Exercise objective –
Return a copy of every line in the records that includes the word "Rendered".
━━ Input for this task ━━
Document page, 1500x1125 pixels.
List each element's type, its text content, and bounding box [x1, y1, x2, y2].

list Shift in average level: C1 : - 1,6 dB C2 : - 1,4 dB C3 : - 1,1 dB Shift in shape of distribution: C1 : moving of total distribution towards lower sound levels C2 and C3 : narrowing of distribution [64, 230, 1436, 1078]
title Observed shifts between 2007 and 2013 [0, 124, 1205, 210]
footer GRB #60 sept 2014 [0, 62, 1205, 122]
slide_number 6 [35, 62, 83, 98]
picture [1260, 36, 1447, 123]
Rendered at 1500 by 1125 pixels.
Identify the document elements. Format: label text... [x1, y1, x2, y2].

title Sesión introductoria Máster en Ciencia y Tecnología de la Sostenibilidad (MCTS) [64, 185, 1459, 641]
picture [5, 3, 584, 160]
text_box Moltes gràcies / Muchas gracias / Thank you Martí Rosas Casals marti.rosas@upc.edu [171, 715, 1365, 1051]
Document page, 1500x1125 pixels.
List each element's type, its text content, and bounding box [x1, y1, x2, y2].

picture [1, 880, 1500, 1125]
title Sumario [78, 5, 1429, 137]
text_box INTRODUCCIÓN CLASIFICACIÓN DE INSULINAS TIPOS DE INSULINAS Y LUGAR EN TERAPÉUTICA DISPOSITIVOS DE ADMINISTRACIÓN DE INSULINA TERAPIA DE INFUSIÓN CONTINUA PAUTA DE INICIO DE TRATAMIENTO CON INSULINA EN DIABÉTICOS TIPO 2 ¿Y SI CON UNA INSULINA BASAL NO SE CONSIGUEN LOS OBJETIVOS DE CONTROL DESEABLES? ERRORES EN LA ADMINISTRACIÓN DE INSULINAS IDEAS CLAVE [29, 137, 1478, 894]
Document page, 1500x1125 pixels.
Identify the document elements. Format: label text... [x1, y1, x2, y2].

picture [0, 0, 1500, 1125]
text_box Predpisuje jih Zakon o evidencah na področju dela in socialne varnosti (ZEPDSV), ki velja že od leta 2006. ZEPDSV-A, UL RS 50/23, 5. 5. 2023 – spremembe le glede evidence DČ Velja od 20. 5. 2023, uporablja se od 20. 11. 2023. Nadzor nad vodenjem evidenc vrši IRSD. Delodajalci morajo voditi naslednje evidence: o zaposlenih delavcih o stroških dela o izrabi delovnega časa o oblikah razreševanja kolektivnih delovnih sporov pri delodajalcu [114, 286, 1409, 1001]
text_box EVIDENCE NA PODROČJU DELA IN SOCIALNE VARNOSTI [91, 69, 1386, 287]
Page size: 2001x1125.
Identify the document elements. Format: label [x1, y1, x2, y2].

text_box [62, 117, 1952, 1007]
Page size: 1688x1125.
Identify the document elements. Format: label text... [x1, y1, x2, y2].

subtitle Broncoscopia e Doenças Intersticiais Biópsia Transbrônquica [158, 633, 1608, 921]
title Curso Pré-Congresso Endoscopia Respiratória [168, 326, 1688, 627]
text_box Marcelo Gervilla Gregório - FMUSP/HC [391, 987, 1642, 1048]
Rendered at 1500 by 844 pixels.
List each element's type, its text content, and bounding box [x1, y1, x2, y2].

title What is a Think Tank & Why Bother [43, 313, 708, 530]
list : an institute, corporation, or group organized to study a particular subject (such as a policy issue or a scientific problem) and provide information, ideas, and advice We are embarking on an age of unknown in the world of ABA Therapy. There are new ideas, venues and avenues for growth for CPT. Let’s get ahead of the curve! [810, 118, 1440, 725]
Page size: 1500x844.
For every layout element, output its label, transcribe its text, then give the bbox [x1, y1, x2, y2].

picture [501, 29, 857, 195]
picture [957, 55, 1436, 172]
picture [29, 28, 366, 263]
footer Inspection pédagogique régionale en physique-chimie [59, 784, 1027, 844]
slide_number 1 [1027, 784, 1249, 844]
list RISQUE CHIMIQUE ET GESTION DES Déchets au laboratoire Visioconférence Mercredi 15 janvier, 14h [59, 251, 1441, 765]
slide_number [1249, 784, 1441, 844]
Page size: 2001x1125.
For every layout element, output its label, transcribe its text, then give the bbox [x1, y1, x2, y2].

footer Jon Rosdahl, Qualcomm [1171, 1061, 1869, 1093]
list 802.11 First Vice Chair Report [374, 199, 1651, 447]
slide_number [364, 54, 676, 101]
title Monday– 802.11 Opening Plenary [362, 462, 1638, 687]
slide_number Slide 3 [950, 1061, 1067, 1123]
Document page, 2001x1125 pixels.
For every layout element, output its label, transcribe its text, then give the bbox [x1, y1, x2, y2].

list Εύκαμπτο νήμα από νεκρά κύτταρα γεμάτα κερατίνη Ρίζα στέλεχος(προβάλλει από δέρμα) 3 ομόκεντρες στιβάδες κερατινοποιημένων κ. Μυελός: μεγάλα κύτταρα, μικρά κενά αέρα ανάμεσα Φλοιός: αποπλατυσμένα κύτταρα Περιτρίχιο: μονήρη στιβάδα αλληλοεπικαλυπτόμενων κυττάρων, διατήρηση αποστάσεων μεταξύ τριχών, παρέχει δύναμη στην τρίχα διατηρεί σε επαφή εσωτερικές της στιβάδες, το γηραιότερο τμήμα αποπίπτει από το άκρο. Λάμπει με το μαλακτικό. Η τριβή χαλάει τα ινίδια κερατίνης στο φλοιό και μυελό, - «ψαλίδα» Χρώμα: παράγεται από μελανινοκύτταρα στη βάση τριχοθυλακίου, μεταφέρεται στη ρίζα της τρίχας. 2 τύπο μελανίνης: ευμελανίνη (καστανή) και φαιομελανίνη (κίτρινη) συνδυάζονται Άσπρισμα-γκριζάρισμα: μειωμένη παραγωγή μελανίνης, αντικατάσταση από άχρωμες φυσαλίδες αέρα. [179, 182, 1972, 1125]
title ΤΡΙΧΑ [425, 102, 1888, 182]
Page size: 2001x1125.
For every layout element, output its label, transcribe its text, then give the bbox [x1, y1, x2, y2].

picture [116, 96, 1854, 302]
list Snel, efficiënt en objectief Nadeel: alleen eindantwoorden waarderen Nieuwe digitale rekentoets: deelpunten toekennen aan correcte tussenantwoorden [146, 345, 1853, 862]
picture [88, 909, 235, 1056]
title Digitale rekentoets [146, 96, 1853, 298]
━━━
Written answer –
Rendered at 1500 by 1125 pixels.
Rendered at 1500 by 844 pixels.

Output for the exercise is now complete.